Caterpillar said Tuesday its third-quarter profit tumbled 53 percent as customers bought fewer of its bulldozers and other yellow-and-black machines.
But the company said the latest quarter was its low point in the recession and raised its profit outlook for 2009. It also expects higher demand next year.
Sales in the third quarter slid 44 percent to $7.30 billion.
The world's largest maker of construction and mining equipment has struggled with lower demand since the world economy worsened late last year. Lower prices for commodities such as iron ore, a key steel ingredient, have undercut orders for its giant mining trucks. A battered housing market also has eaten into the company's sales.

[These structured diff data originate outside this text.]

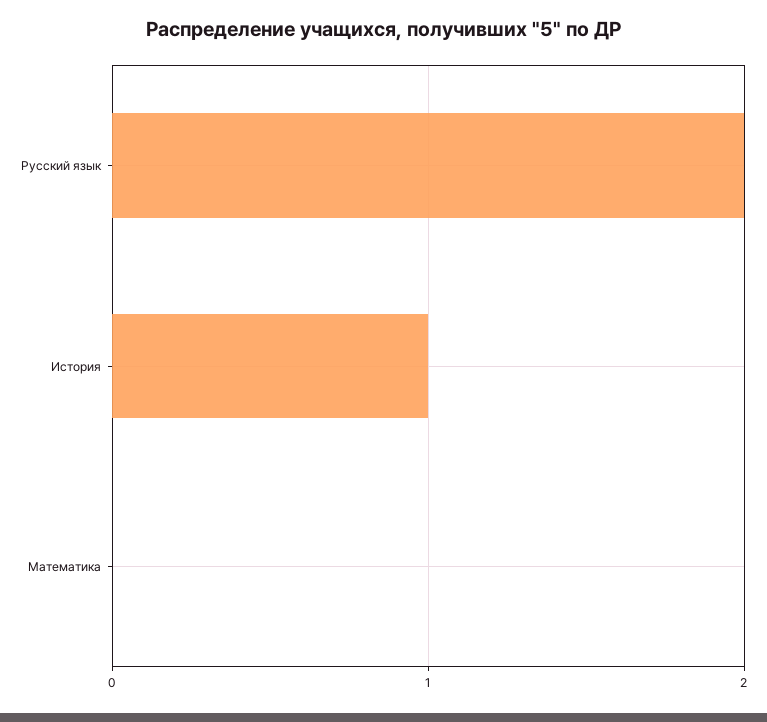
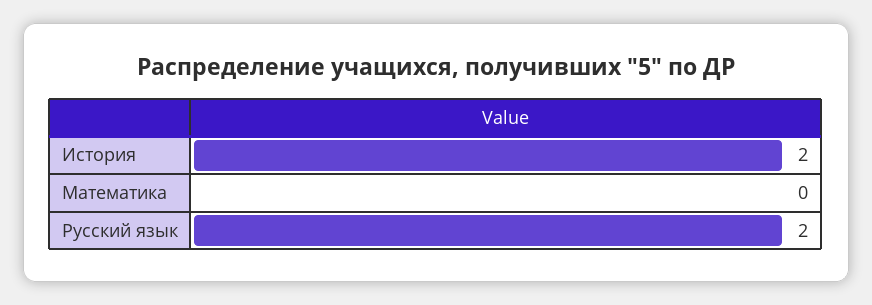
  {
    "Русский язык": 2,
-   "История": 1,
+   "История": 2,
    "Математика": 0
  }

Caterpillar has responded by dramatically cutting production and laying off thousands of workers. Analysts say renewed demand from developing countries such as China and Brazil, a weaker dollar that makes the company's products less expensive in overseas markets and rising commodity prices could brighten Caterpillar's prospects next year.
The company boosted its 2009 profit forecast to a range of $1.10 per share to $1.30 per share compared with an earlier forecast of 40 cent to $1.50 per share. And it expects 2010 sales to rise 10 percent to 25 percent compared with the midpoint of 2009, partly due to dealers using up their stockpiles of Caterpillar products.
Caterpillar said it earned $404 million, or 64 cents per share, during the July-September period. That compares with $868 million, or $1.39 per share, during the same period a year earlier.
Shares of the Peoria, Ill.-based company rose $2.85, or nearly 5 percent, to $60.70 in pre-market trading.